==== Selected extract
Is it best to just read what is interesting and let the ideas percolate from there?

boz ‏@bozwood: is it best to just read what is interesting and let the ideas percolate from there?

Answer:

Yes. Only read what you find is interesting. Never read the news. 100 years from now, nobody will care what was in the newspaper today. There’s not a single thing in the news that will help you be a better person or will make you more informed about the world. Here’s the news today (every day): Everyone in every election is lying. Every media outlet is biased so you are just reading some random reporter’s opinion so it doesn’t matter. There’s more wars going on then you thought. Oops, here’s a baby that just got bombed in a war you didn’t know we were in. And some houses are being sold and yet foreclosures are through the roof and you student loans can no longer be humanly paid unless we clone ourselves but if you don’t want to pay them you have to be declared “legally hopeless”. And some celebrity had a baby and the father is not sure.
========
_What to do:_
1) What does the reading advice say you should never read?
2) Explain why the reading advice says to avoid the news.
The listing that comes next has no connection to the reading advice.
==== Supplied material
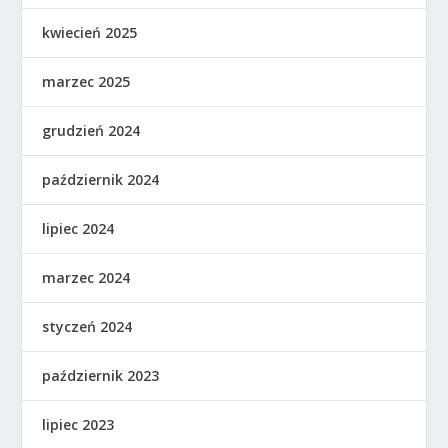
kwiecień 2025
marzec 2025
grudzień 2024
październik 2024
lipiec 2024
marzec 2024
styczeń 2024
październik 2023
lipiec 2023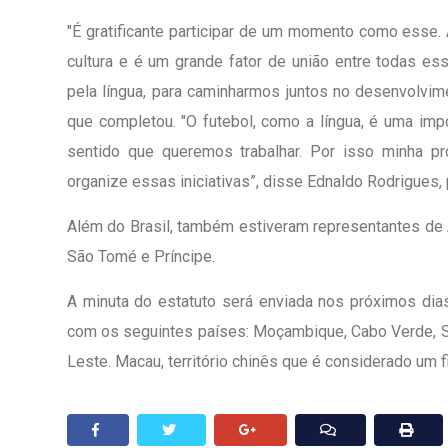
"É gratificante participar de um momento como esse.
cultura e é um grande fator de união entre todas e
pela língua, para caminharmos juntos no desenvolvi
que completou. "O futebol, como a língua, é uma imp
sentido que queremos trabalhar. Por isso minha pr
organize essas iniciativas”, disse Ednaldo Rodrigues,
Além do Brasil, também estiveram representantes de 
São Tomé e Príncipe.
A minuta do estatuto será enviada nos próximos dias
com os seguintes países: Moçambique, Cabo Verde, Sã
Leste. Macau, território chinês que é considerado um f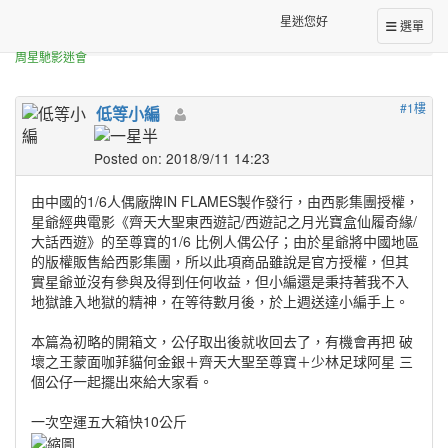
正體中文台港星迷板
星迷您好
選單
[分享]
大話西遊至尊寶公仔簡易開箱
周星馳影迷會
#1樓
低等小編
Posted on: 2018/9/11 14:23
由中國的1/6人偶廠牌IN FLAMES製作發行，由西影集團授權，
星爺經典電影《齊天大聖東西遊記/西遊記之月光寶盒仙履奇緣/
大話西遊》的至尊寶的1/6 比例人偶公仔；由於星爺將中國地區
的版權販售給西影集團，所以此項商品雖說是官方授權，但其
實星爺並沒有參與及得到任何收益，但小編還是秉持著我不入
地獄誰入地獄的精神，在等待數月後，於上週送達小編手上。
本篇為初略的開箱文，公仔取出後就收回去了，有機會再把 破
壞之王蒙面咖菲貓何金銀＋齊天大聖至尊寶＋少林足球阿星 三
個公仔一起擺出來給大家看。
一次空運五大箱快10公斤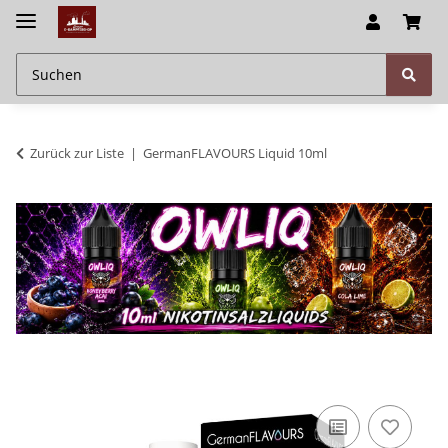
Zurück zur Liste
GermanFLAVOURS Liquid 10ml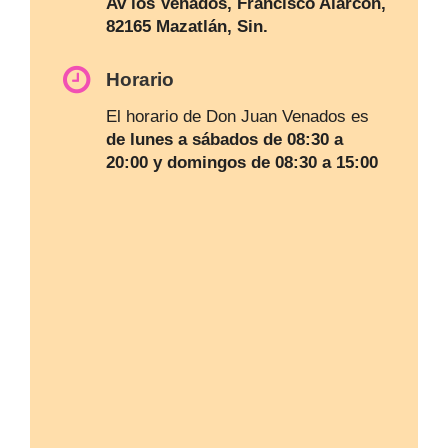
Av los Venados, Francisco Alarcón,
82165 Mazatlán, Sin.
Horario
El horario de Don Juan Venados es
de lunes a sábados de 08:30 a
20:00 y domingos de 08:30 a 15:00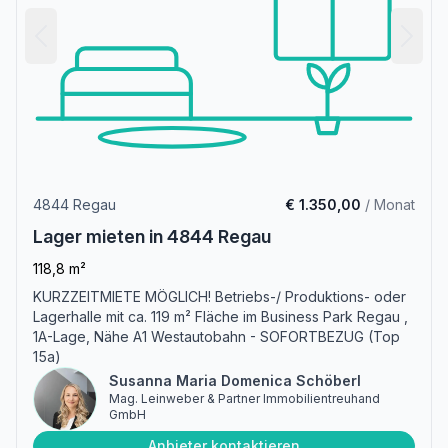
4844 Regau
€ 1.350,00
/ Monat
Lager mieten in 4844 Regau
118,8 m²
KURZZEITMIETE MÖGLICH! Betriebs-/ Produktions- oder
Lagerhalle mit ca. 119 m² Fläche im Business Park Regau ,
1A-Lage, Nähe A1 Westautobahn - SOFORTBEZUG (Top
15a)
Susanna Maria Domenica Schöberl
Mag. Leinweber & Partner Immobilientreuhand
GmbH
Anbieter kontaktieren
========
_Results by task:_
1) The news.

2) A hundred years from now, nobody will care what was in today's newspaper, and nothing in the news will make you a better person or more informed about the world. Every media outlet is biased, so you are only reading some random reporter's opinion.